(INPUT FOR THIS TASK)

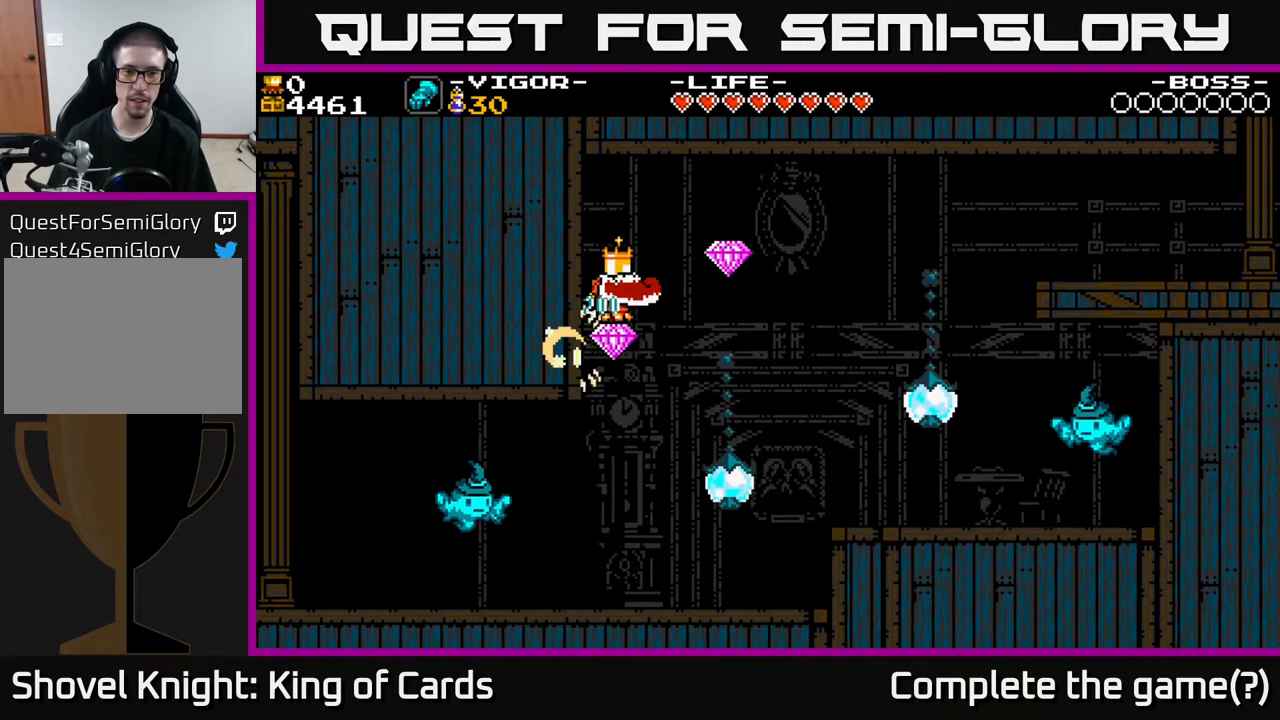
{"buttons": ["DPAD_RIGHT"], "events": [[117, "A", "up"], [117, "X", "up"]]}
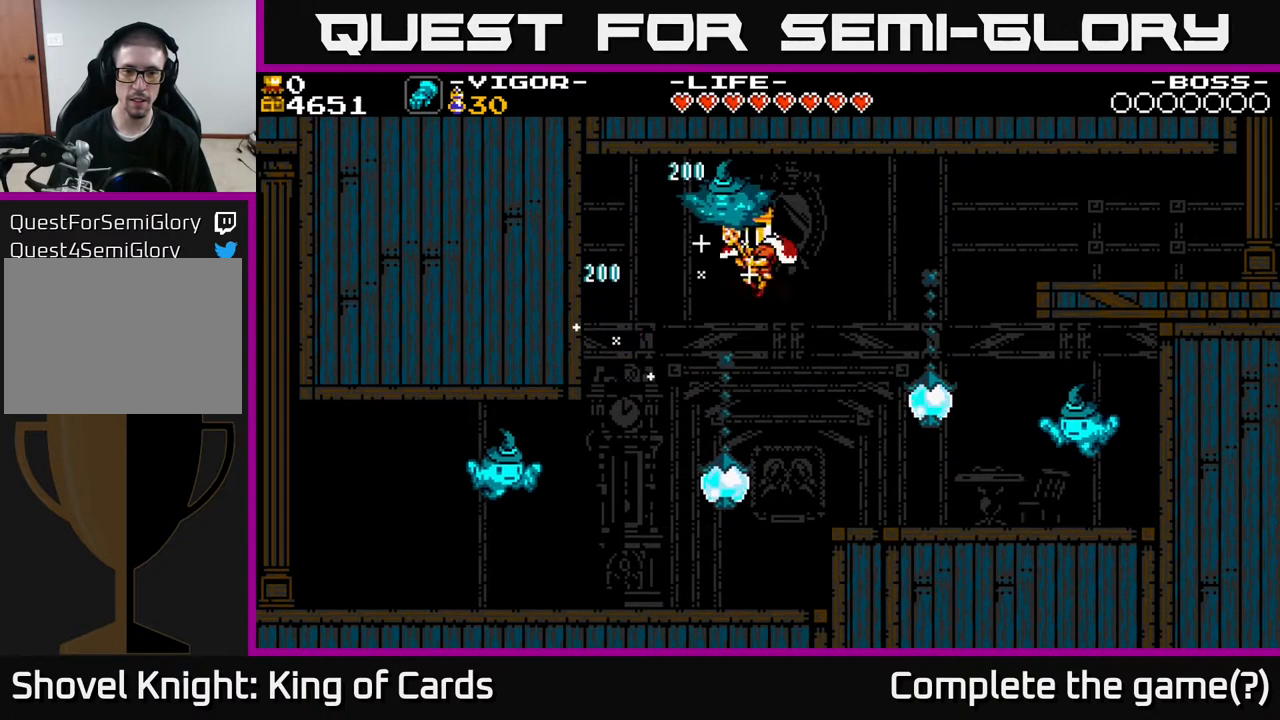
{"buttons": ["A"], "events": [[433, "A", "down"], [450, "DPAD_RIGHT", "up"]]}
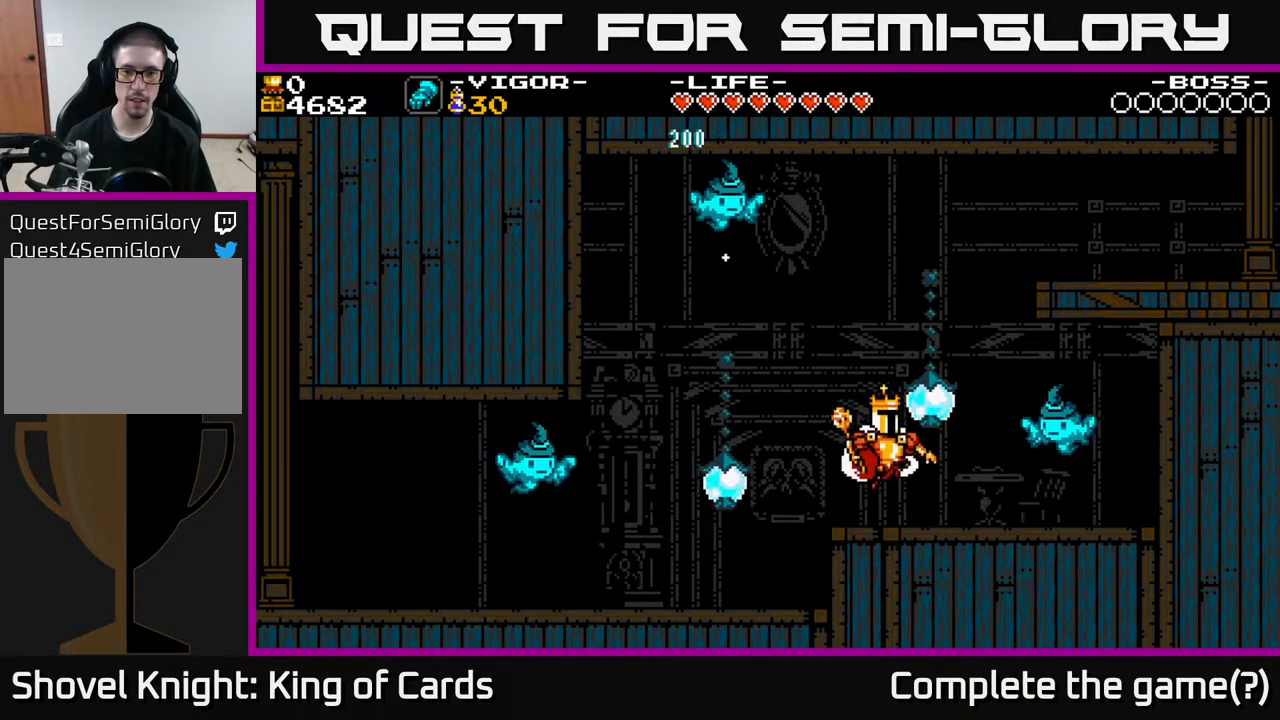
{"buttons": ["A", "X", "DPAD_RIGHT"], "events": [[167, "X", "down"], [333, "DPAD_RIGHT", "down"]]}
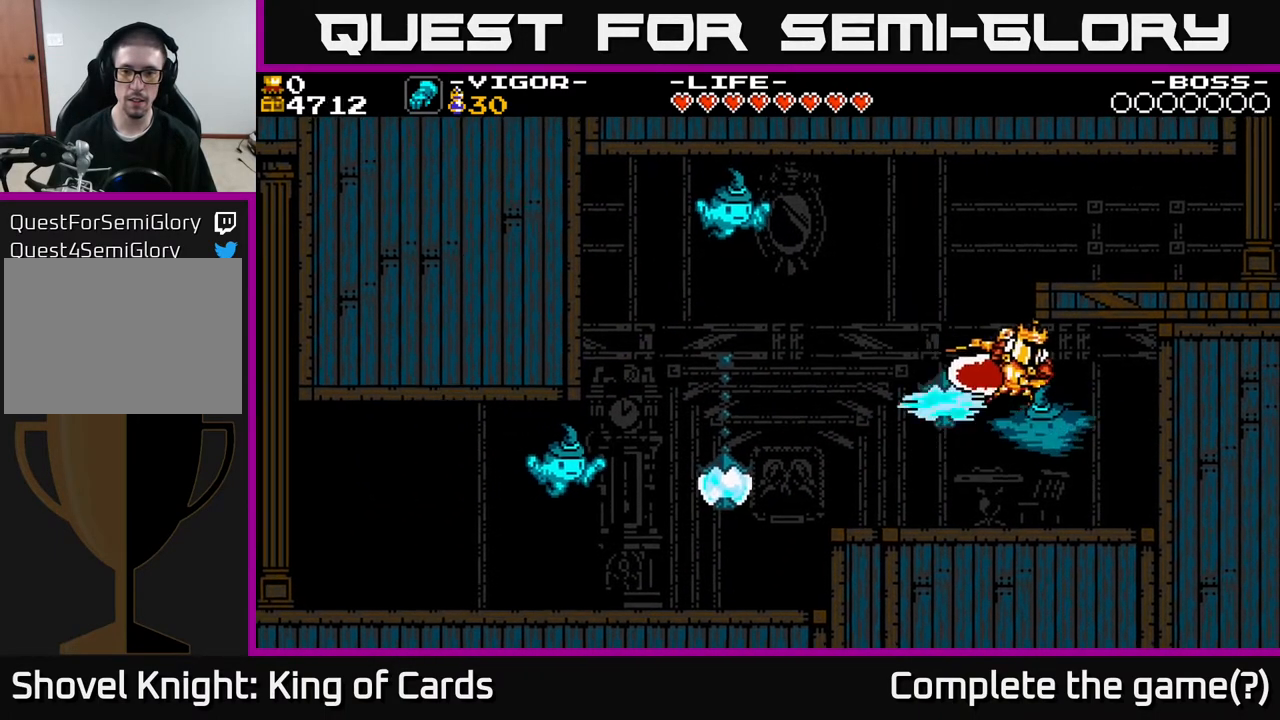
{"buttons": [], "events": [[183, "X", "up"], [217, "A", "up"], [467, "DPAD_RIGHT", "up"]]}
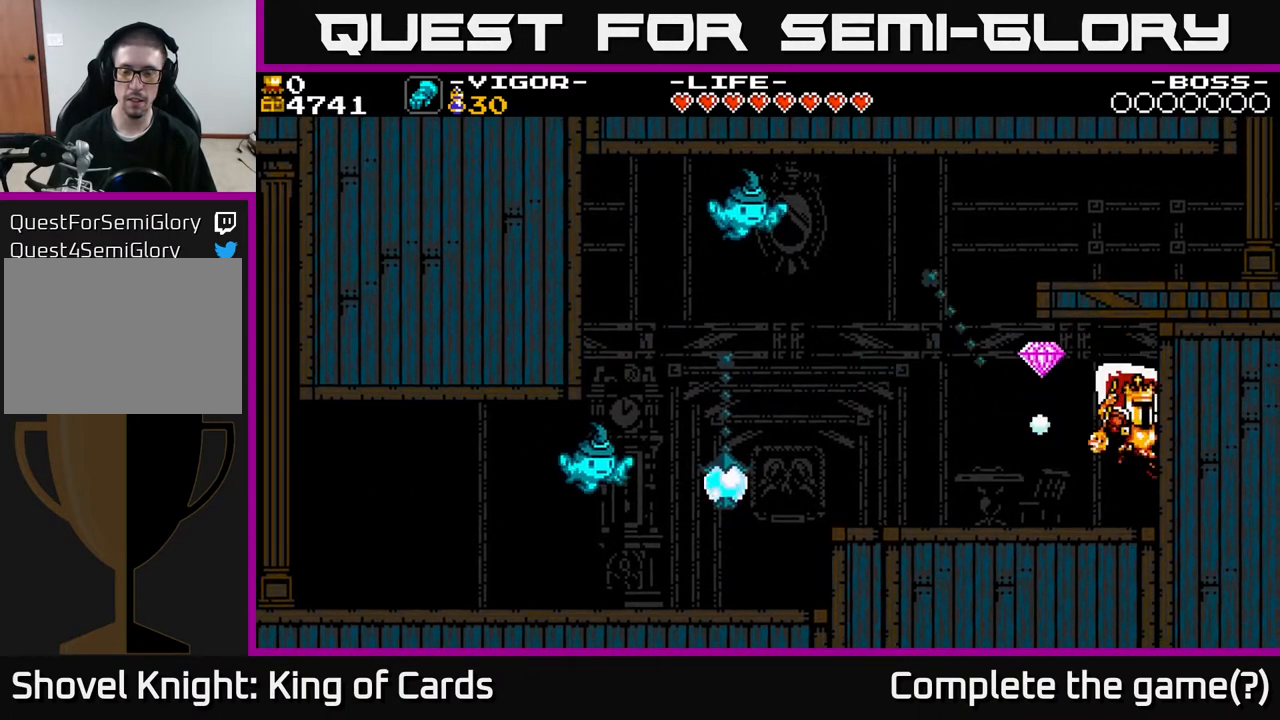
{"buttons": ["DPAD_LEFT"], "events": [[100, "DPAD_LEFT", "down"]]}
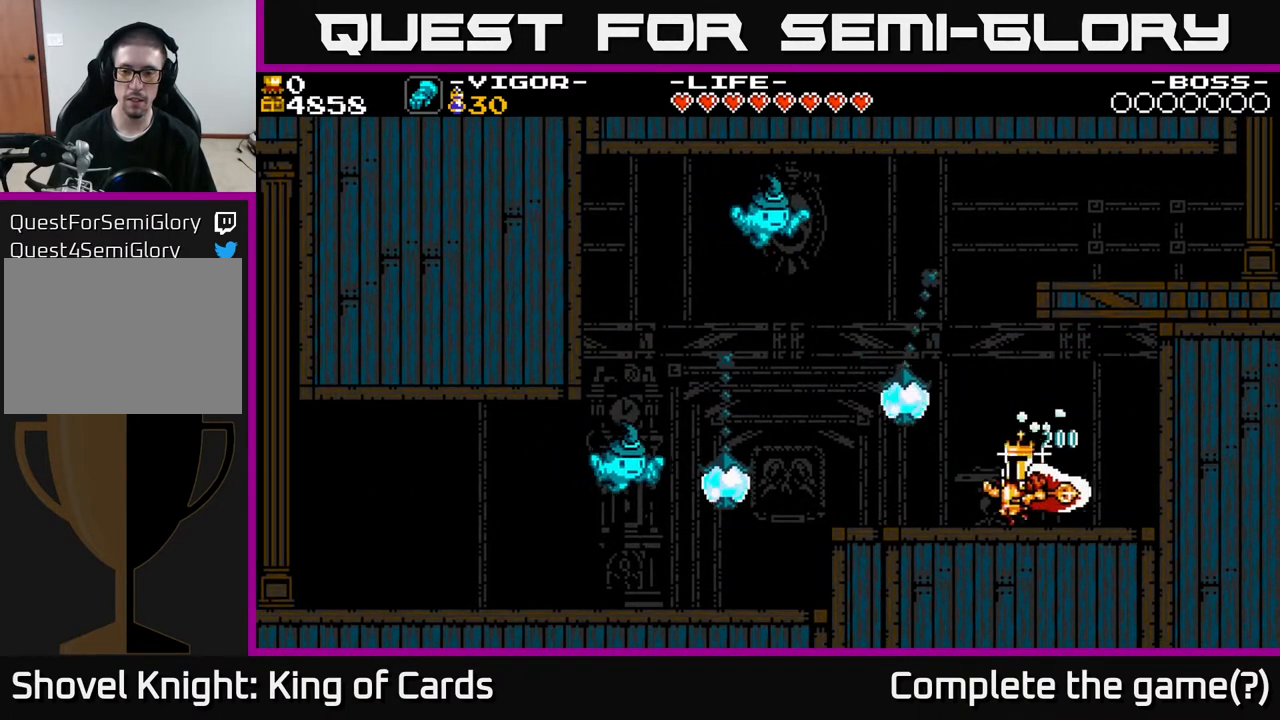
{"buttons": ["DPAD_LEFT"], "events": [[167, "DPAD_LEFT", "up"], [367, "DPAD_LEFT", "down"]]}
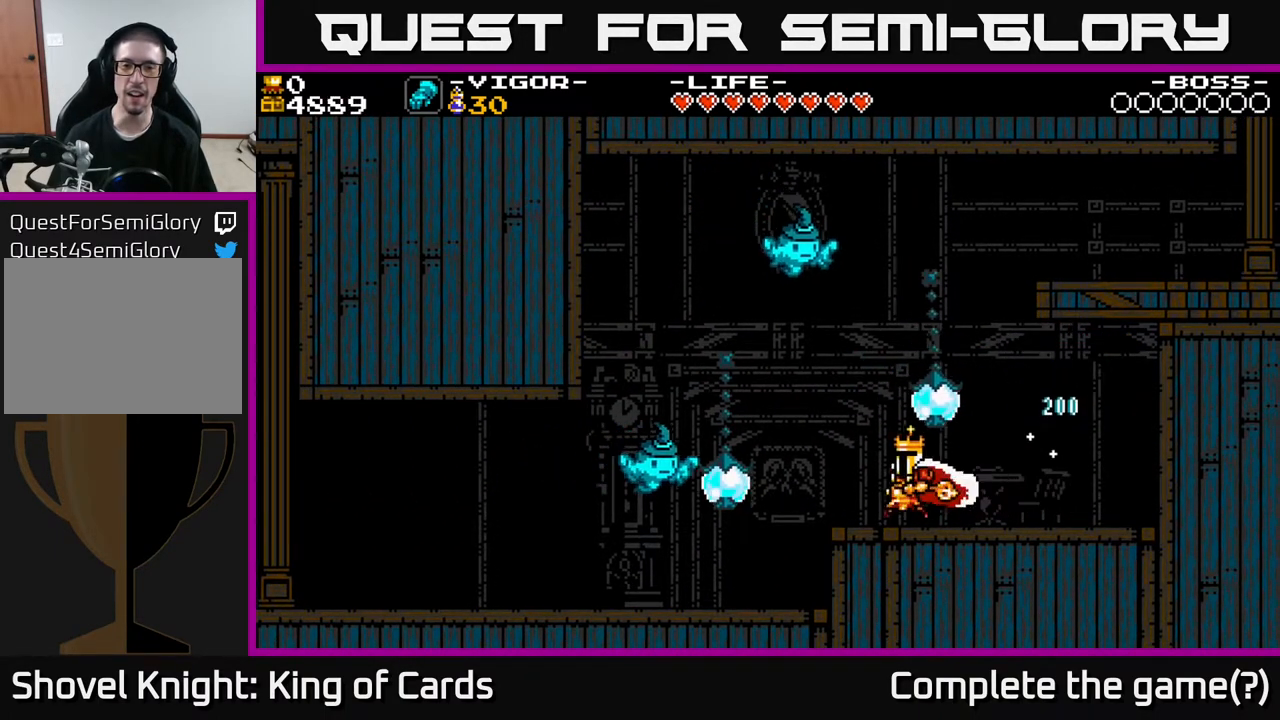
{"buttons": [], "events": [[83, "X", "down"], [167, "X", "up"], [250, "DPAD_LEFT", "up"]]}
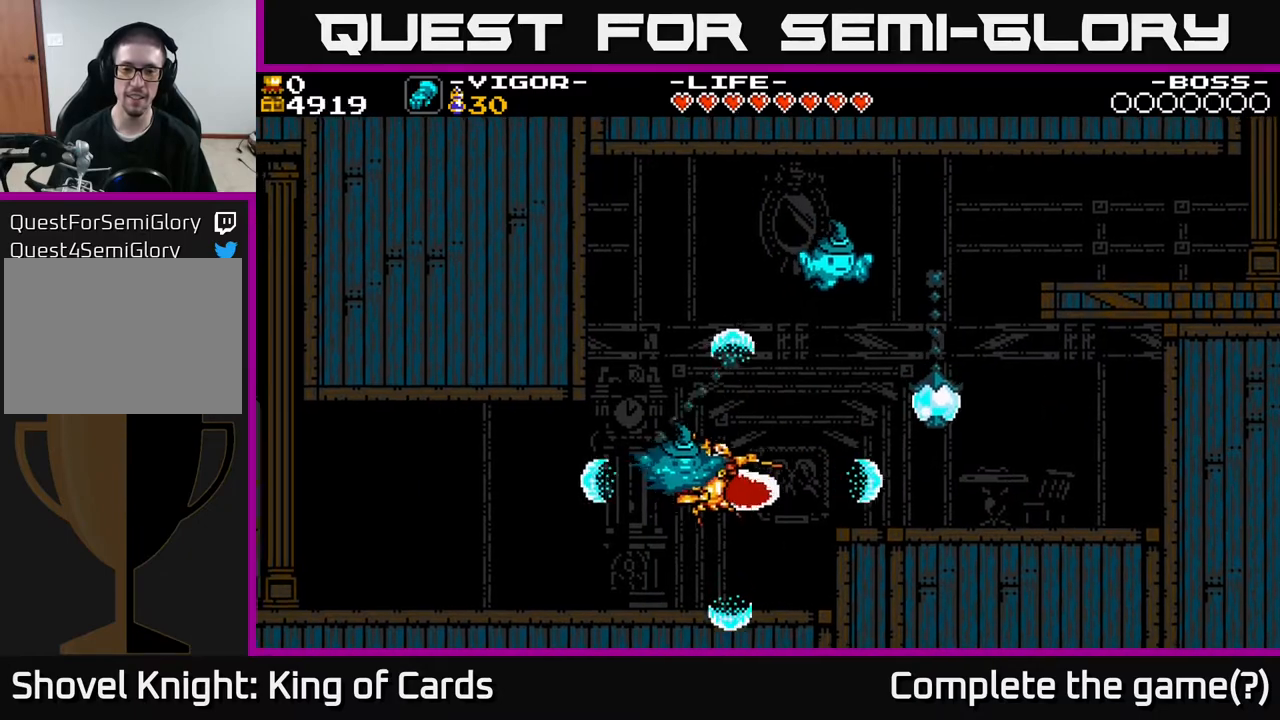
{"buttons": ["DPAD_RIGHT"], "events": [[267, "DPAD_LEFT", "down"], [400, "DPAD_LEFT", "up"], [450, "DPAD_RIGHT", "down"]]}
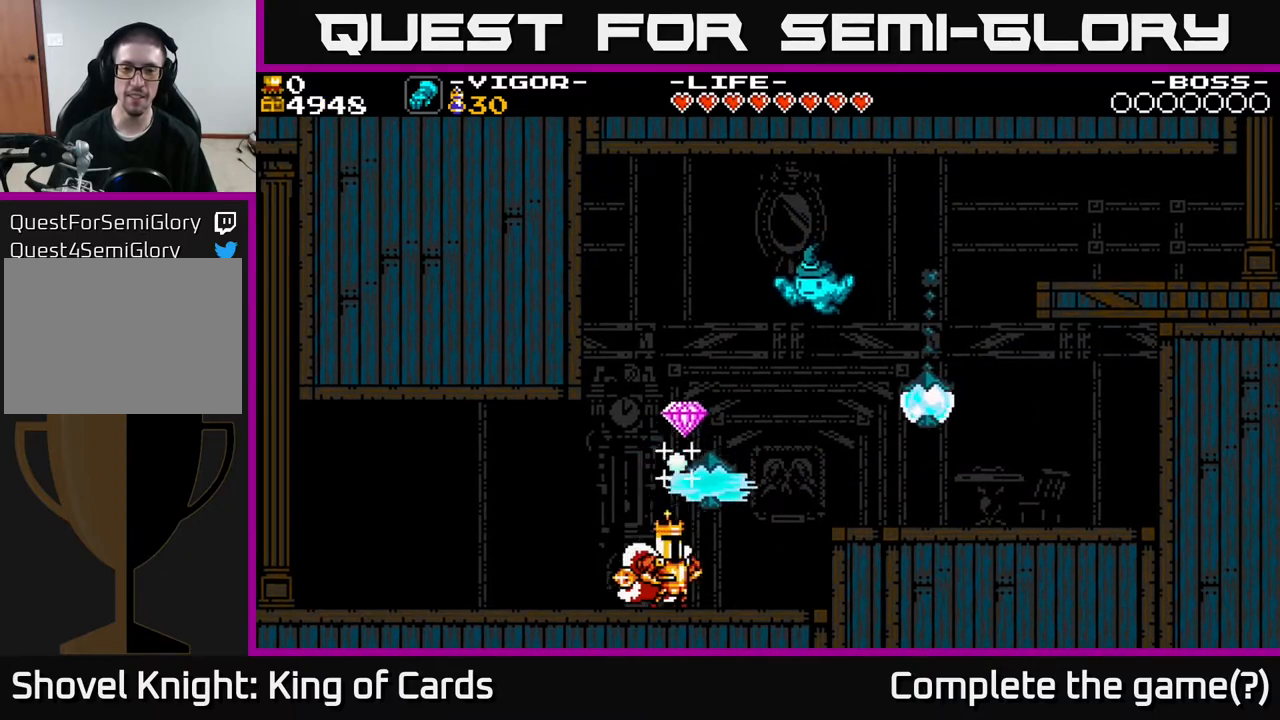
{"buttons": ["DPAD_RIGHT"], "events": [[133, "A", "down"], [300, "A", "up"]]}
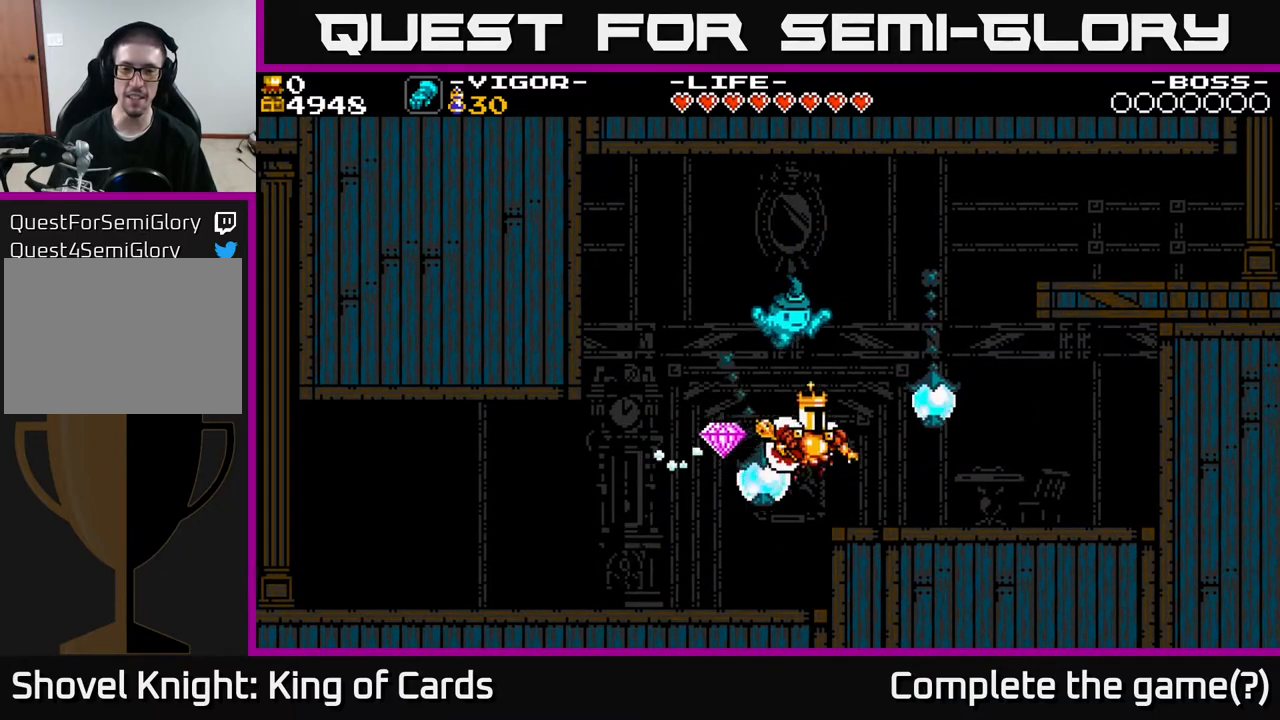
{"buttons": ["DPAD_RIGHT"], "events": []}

(End INPUT FOR THIS TASK)

# [TASK DETAILS]
The entries above need to be printed again exactly; please exclude all pictures.

# [TASK RESULT]
{"buttons": ["DPAD_RIGHT"], "events": [[117, "A", "up"], [117, "X", "up"]]}
{"buttons": ["A"], "events": [[433, "A", "down"], [450, "DPAD_RIGHT", "up"]]}
{"buttons": ["A", "X", "DPAD_RIGHT"], "events": [[167, "X", "down"], [333, "DPAD_RIGHT", "down"]]}
{"buttons": [], "events": [[183, "X", "up"], [217, "A", "up"], [467, "DPAD_RIGHT", "up"]]}
{"buttons": ["DPAD_LEFT"], "events": [[100, "DPAD_LEFT", "down"]]}
{"buttons": ["DPAD_LEFT"], "events": [[167, "DPAD_LEFT", "up"], [367, "DPAD_LEFT", "down"]]}
{"buttons": [], "events": [[83, "X", "down"], [167, "X", "up"], [250, "DPAD_LEFT", "up"]]}
{"buttons": ["DPAD_RIGHT"], "events": [[267, "DPAD_LEFT", "down"], [400, "DPAD_LEFT", "up"], [450, "DPAD_RIGHT", "down"]]}
{"buttons": ["DPAD_RIGHT"], "events": [[133, "A", "down"], [300, "A", "up"]]}
{"buttons": ["DPAD_RIGHT"], "events": []}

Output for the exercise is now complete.